The Small Business Multiplier is used where a property:
- is occupied, and
- has a rateable value of less than £51,000, and
- is not in receipt of a Mandatory Relief
If the above three criteria are not met, the standard multiplier will be used to calculate your bill.
Each business property has a rateable value which is set by the valuation officers of the Valuation Office Agency (VOA), an agency of HM Revenue & Customs. The rateable value broadly represents the yearly rent the property could have been let for on the open market on a particular date.
The rateable value of your property will be shown on the front of your bill. You can also check your rateable value online.
Appealing against your rateable value
You can appeal against the valuation, but only if your rateable value is incorrect. This would be due to a material change in the property's circumstances:
- a change in its physical state of use
- a physical change in the locality
- a change in the use of a neighbouring property
To make an appeal, please contact the Valuation Office Advice Line on 03000 501 501.
Legally, rates are payable even if an appeal is underway. Any rates overpaid will be refunded and credited, with interest where appropriate.
Ratepayers do not have to be represented in discussions about their rateable value or their rates bill. Appeals against rateable values can be made free of charge.
However, ratepayers who do wish to be represented should be aware that members of the Royal Institution of Chartered Surveyors (RICS) and the Institute of Revenues Rating and Valuation (IRRV) are qualified and are regulated by rules of professional conduct designed to protect the public from misconduct.
Before you employ a rating adviser, you should check that they have the necessary knowledge and expertise, as well as appropriate indemnity insurance. Take great care and, if necessary, seek further advice before entering into any contract.

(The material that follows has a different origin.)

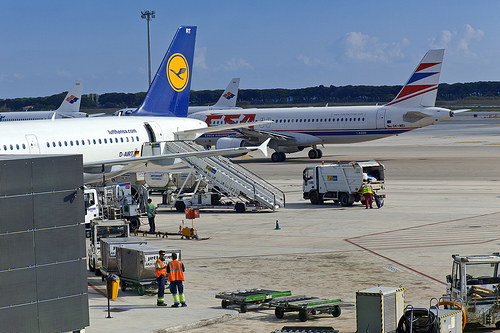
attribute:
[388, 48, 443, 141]
tail — blue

Revaluation and Transitional Arrangements
At revalutation, the Valuation Office Agency (VOA) adjusts the rateable value of business properties to reflect changes in the property market.
It usually happens every 5 years. The most recent revaluation came into effect in England and Wales on 1 April 2017, based on rateable values from 1 April 2015.
Property values normally change a good deal between each revaluation. Transitional arrangements help to phase in the effects of these changes by limiting the amount by which a bill may rise following a revaluation. To help pay for the limits on increases in bills after revaluation, there also have to be limits on reductions in bills.
Under the transitional scheme, limits (value of x) continue to apply to yearly increases and decreases until the full amount is due (rateable value times multiplier). The inflation element for 2020/21 is 1.02 (Value of Q).
The table below shows transitional arrangements following the 2017 revaluation. Upwards caps show the maximum percentage by which your bill can increase. Downwards caps show the maximum percentage by which your bill can decrease.
Small property - rateable value £1 to £20,000
Medium property - rateable value £20,001 to £100,000
Large property - rateable value £101,000 and above
The scheme applies only to the bill based on a property at the time of the revaluation. If there are any changes to the property after 1 April 2017, transitional arrangements will not normally apply. Changes to your bill as a result of other reasons (such as changes to your Small Business Rate Relief) are not covered by the transitional arrangements.
Transitional arrangements are applied automatically and are shown on the front of your bill.